Trecho de referência:
No ano de sua restauração democrática e no qual completou trinta e cinco anos, foram promulgadas – até o momento – três emendas à constituição: emenda 129, de 5/7/2023, que acrescenta o art. 123 ao Ato das Disposições Constitucionais Transitórias, para assegurar prazo de vigência adicional aos instrumentos de permissão lotérica; emenda 130, de 3/10/2023, que altera o art. 93 da Constituição Federal para permitir a permuta entre juízes de direito vinculados a diferentes tribunais; e emenda 131, também de 3/10/2023, que altera o art. 12 da Constituição Federal para suprimir a perda da nacionalidade brasileira em razão da mera aquisição de outra nacionalidade, incluir a exceção para situações de apatridia e acrescentar a possibilidade de a pessoa requerer a perda da própria nacionalidade.
Somadas às quatorzes emendas promulgadas no recordista ano de 2022, a Constituição de 1988 atinge o patamar de 131 emendas aprovadas ao longo de 35 anos [uma média de 3,75 emendas por ano (!)], fora as seis “emendas constitucionais de revisão” aprovadas durante a revisão constitucional realizada entre o segundo semestre de 1993 e o primeiro semestre de 1994.
Cada uma de todas as 131 emendas, por si só, justificam análise específica e detalhada, muito embora existam aquelas que se destacam, pois efetuaram inúmeras transformações estruturais nos regramentos constitucionais sobre matérias da maior relevância político-institucional e envolvendo direitos fundamentais.

Informações:
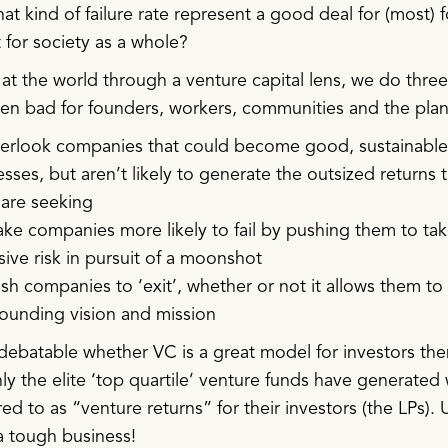
at kind of failure rate represent a good deal for (most)
for society as a whole?
at the world through a venture capital lens, we do three
ften bad for founders, workers, communities and the plan
erlook companies that could become good, sustainable
sses, but aren’t likely to generate the outsized returns 
 are seeking
ke companies more likely to fail by pushing them to ta
ive risk in pursuit of a moonshot
h companies to ‘exit’, whether or not it allows them to 
founding vision and mission
’s debatable whether VC is a great model for investors th
ly the elite ‘top quartile’ venture funds have generated 
red to as “venture returns” for their investors (the LPs). 
a tough business!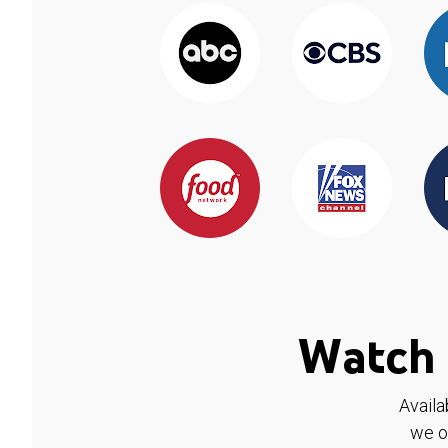
Watch 
Availa
we o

Exercício:
Reproduza o trecho sobre as emendas à Constituição de 1988 na íntegra, sem nenhuma alteração. A listagem não tem relação com o trecho.

Resposta:
No ano de sua restauração democrática e no qual completou trinta e cinco anos, foram promulgadas – até o momento – três emendas à constituição: emenda 129, de 5/7/2023, que acrescenta o art. 123 ao Ato das Disposições Constitucionais Transitórias, para assegurar prazo de vigência adicional aos instrumentos de permissão lotérica; emenda 130, de 3/10/2023, que altera o art. 93 da Constituição Federal para permitir a permuta entre juízes de direito vinculados a diferentes tribunais; e emenda 131, também de 3/10/2023, que altera o art. 12 da Constituição Federal para suprimir a perda da nacionalidade brasileira em razão da mera aquisição de outra nacionalidade, incluir a exceção para situações de apatridia e acrescentar a possibilidade de a pessoa requerer a perda da própria nacionalidade.
Somadas às quatorzes emendas promulgadas no recordista ano de 2022, a Constituição de 1988 atinge o patamar de 131 emendas aprovadas ao longo de 35 anos [uma média de 3,75 emendas por ano (!)], fora as seis “emendas constitucionais de revisão” aprovadas durante a revisão constitucional realizada entre o segundo semestre de 1993 e o primeiro semestre de 1994.
Cada uma de todas as 131 emendas, por si só, justificam análise específica e detalhada, muito embora existam aquelas que se destacam, pois efetuaram inúmeras transformações estruturais nos regramentos constitucionais sobre matérias da maior relevância político-institucional e envolvendo direitos fundamentais.